Predictive accuracy

We compare the predictive accuracy of convex regression with several different machine learning models for regression. The models are:

  • Linear regression

  • Ridge regression

  • Lasso regression

  • Support vector regression

We use the same data as in the previous example.

The following examples are run in python 3.9.15 with Intel(R) Core(TM) i5-1135G7 CPU @ 2.40GHz.

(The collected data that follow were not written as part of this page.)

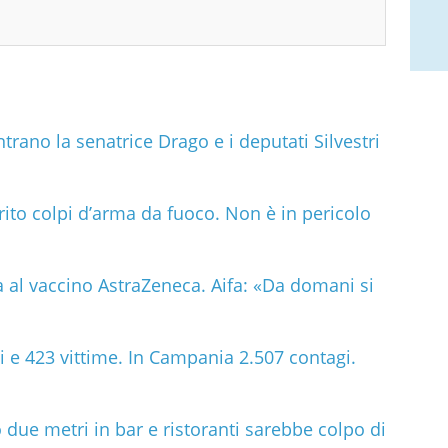
trano la senatrice Drago e i deputati Silvestri
ito colpi d’arma da fuoco. Non è in pericolo
a al vaccino AstraZeneca. Aifa: «Da domani si
si e 423 vittime. In Campania 2.507 contagi.
due metri in bar e ristoranti sarebbe colpo di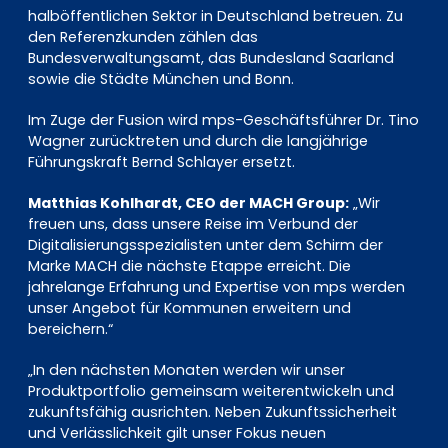
halböffentlichen Sektor in Deutschland betreuen. Zu
den Referenzkunden zählen das
Bundesverwaltungsamt, das Bundesland Saarland
sowie die Städte München und Bonn.
Im Zuge der Fusion wird mps-Geschäftsführer Dr. Tino
Wagner zurücktreten und durch die langjährige
Führungskraft Bernd Schlayer ersetzt.
Matthias Kohlhardt, CEO der MACH Group:
„Wir
freuen uns, dass unsere Reise im Verbund der
Digitalisierungsspezialisten unter dem Schirm der
Marke MACH die nächste Etappe erreicht. Die
jahrelange Erfahrung und Expertise von mps werden
unser Angebot für Kommunen erweitern und
bereichern.“
„In den nächsten Monaten werden wir unser
Produktportfolio gemeinsam weiterentwickeln und
zukunftsfähig ausrichten. Neben Zukunftssicherheit
und Verlässlichkeit gilt unser Fokus neuen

Example: Estimating convex function and calculate mean squared errors

# import packages
import numpy as np
from cvxreg.models import CR, PCR
from sklearn import linear_model, svm

# generate data
np.random.seed(0)
n, d, SNR = 100, 3, 3
x = np.random.uniform(low=-1, high=1, size=(n*2, d))
y_true = np.linalg.norm(x, axis=1)**2 + 3
sigma = np.sqrt(np.var(y_true, ddof=1, axis=0)/SNR)
nse = np.random.normal(0, sigma, n*2)
y = y_true + nse

# split data into training and testing
x_tr, y_tr = x[:n,:], y[:n]
x_te, y_te = x[-n:,:], y_true[-n:]

# Fit the penalized convex regression model
pcr = PCR(c=0.01)
pcr.fit(x_tr, y_tr)
# calculate mean squared errors
y_hat = pcr.predict(x_te)
mse = np.mean((y_te - y_hat)**2)
print('Mean squared error of PCR: %.3f' % mse) # MSE = 0.024

# Fit the linear regression model
lr = linear_model.LinearRegression()
lr.fit(x_tr, y_tr)
# calculate mean squared errors
y_hat = lr.predict(x_te)
mse = np.mean((y_te - y_hat)**2)
print('Mean squared error of linear regression: %.3f' % mse) # MSE = 0.310

# Fit the ridge regression model
rr = linear_model.Ridge(alpha=0.01)
rr.fit(x_tr, y_tr)
# calculate mean squared errors
y_hat = rr.predict(x_te)
mse = np.mean((y_te - y_hat)**2)
print('Mean squared error of ridge regression: %.3f' % mse) # MSE = 0.310

# Fit the lasso regression model
lasso = linear_model.Lasso(alpha=0.01)
lasso.fit(x_tr, y_tr)
# calculate mean squared errors
y_hat = lasso.predict(x_te)
mse = np.mean((y_te - y_hat)**2)
print('Mean squared error of lasso regression: %.3f' % mse) # MSE = 0.308

# Fit decision tree regression model
regtr = DecisionTreeRegressor(max_depth=5)
regtr.fit(x_tr, y_tr)
# calculate mean squared errors
y_hat = regtr.predict(x_te)
mse = np.mean((y_te - y_hat)**2)
print('Mean squared error of decision trees regression: %.3f' % mse) # MSE = 0.222

# Fit the support vector regression model
svr = svm.SVR(kernel='rbf')
svr.fit(x_tr, y_tr)
# calculate mean squared errors
y_hat = svr.predict(x_te)
mse = np.mean((y_te - y_hat)**2)
print('Mean squared error of support vector regression: %.3f' % mse) # MSE = 0.042

We concude that the penalized convex regression model has the best predictive accuracy.